Öztürkmen, yaptığı açıklamada, son 30 yılın değerlerine bakıldığında Güneydoğu Anadolu Bölgesinde büyük bir kuraklığın yaşandığını belirtti.
Meteoroloji Genel Müdürlüğü’nün verilerine göre büyük bir iklim krizinin kapıda olduğunu vurgulayan Öztürkmek, açıklamasında şu ifadeleri ukllandı.
“Güneydoğu Anadolu Bölgesi’nde hububat ekimleri artık Ekim ayı yerine Kasım sonu–Aralık ayına sarkmaktadır.
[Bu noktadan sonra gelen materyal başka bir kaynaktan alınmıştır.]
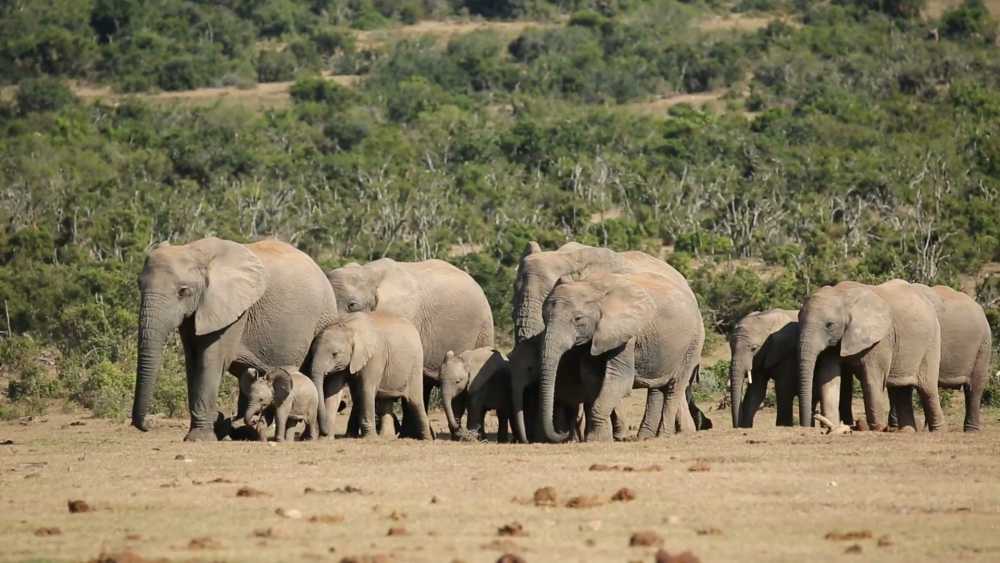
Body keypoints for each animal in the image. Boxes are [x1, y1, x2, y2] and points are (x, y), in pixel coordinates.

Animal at [132, 237, 338, 442]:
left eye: (183, 291)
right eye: (139, 285)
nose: (148, 424)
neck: (195, 251)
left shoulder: (234, 312)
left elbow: (210, 362)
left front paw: (199, 438)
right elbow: (193, 361)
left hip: (322, 318)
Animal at [309, 311, 431, 440]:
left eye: (335, 354)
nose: (324, 432)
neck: (349, 326)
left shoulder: (375, 356)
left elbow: (366, 389)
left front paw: (371, 438)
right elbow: (333, 391)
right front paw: (325, 439)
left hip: (416, 365)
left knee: (415, 401)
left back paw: (427, 439)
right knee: (383, 400)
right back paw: (385, 437)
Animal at [510, 241, 710, 443]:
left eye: (547, 291)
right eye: (514, 295)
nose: (562, 433)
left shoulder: (625, 331)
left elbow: (617, 378)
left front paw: (598, 437)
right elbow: (591, 378)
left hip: (694, 341)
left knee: (674, 387)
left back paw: (671, 434)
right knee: (657, 388)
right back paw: (645, 436)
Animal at [797, 280, 945, 432]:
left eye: (829, 325)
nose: (810, 420)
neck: (841, 294)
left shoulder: (881, 339)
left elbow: (871, 379)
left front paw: (878, 428)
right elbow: (828, 378)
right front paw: (832, 424)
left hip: (932, 342)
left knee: (927, 389)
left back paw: (937, 431)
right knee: (901, 391)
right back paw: (907, 432)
Bu durum, geçmiş 30 yılın ortalamalarıyla kıyaslandığında ekim takviminde 30–45 günlük bir gecikmeyi ifade ediyor.
Meteoroloji Genel Müdürlüğü’nün 2023–2025 dönemine ait tarımsal iklim analizleri,bu kaymanın rastlantısal değil, iklim krizi kaynaklı sistematik bir değişim olduğunu doğrulamaktadır.
Sayılarla Kuraklık Gerçeği:
1. Yağış Azalması — %60’a Varan Kayıp: MGM’nin2024 Standart Yağış İndeksi (SPI) raporuna göre,Şanlıurfa’da 2024–2025 tarım yılı yağış toplamı:158 mm olurken Uzun yıllar ortalaması: 430 mm’dir.Güneydoğu Anadolu’da yağışlar uzun yıllar ortalamasının %50 - 60 altında gerçekleşti.
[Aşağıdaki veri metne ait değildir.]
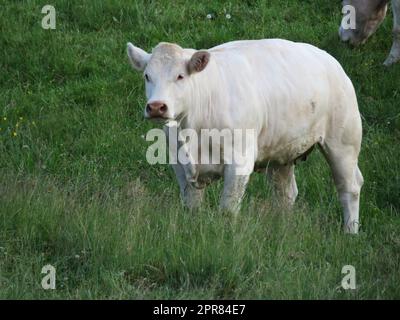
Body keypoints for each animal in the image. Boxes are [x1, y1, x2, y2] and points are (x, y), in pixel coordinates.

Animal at [126, 40, 364, 235]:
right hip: (281, 153)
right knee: (286, 193)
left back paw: (350, 232)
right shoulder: (179, 164)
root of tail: (330, 61)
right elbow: (192, 206)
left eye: (180, 76)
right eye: (147, 76)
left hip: (343, 142)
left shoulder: (239, 162)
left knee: (349, 187)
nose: (156, 106)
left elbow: (228, 210)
2. Sıcaklık Artışı: 2025 Nisan ayı Türkiye geneli sıcaklık ortalaması: +2,1 °C üzerinde, Güneydoğu Anadolu’da ölçülen sapma: +2,5–3,0 °C, Nisan ayında 20 günün 12’sinde 30 °C üzeri sıcaklıklar kaydedildi.Bu, tahılların başaklanma dönemine ağır bir stres bindirdi.
3. Verim Kaybı Riski: Türkiye Ziraat Odaları Birliği’nin bölgesel değerlendirmelerine göre:Buğdayda beklenen düşüş: %20–30, Arpada beklenen düşüş: %25’e kadar, Kıraç alanlarda ürün kaybı: %60’a kadar çıkabilir.
4. Yağışlı Gün Sayısı: 2025 yılı değerlendirmesine göre Şanlıurfa, Mardin, Diyarbakır ve Batman’da:Yıllık yağışlı gün sayısı ortalama 10–15 gün azaldı.Bu azalma; çıkış, kardeşlenme ve boylanma dönemlerinde kritik su eksikliğine yol açtı.
5. Çiftçi Etkisi: Bölgedeki ziraat odaları ve üretici birlikleri sahadan bildirdi:Son 50 yılın en kurak tarım sezonu yaşanıyor.TARSİM kapsamı dışında kalan üreticiler için ekonomik risk %50’nin üzerindedir.
Kamuoyuna Çağrı
Bu tablo yalnızca çiftçimizin değil, soframızdaki ekmeğin geleceğini tehdit ediyor.Bu nedenle kamu kurumları, yerel yönetimler ve üretici örgütleri gecikmeden harekete geçmelidir.
1. Sürdürülebilir Su Yönetimi: Basınçlı sulama sistemlerinin yaygınlaştırılması halinde %35 su tasarrufu, Kapalı kanal sistemlerine geçiş halinde buharlaşma kaybı %20 azalır.Yeraltı su seviyeleri son 10 yılda bölgede 3–7 metre düşmüştür, acil koruma gereklidir.
2. Toprak Koruma Uygulamaları: Anız yakımının yasaklanması ve denetlenmesi, Malç uygulamalarıyla toprakta %15–20 nem tasarrufu, Nadas alanlarının azaltılması, alternatif ürünlere geçiş destekleri arttırılmalıdır.
3. Çiftçiye Eğitim ve Destek: Erken uyarı sistemlerinin yaygınlaştırılması, İklim riskine karşı bölgesel destek paketleri, TARSİM’in hububat özelinde kuraklık teminatını genişletmesi gereklidir.
4. İklim Uyumlu Tarım Politikaları: Kuru alanlar için kuraklığa dayanıklı çeşit geliştirilmesi, Tarla su verimi izleme sistemleri, Bölgesel tarım planlaması ve kısıtlı suya göre ürün deseni çalışmalarının yapılması gereklidir.”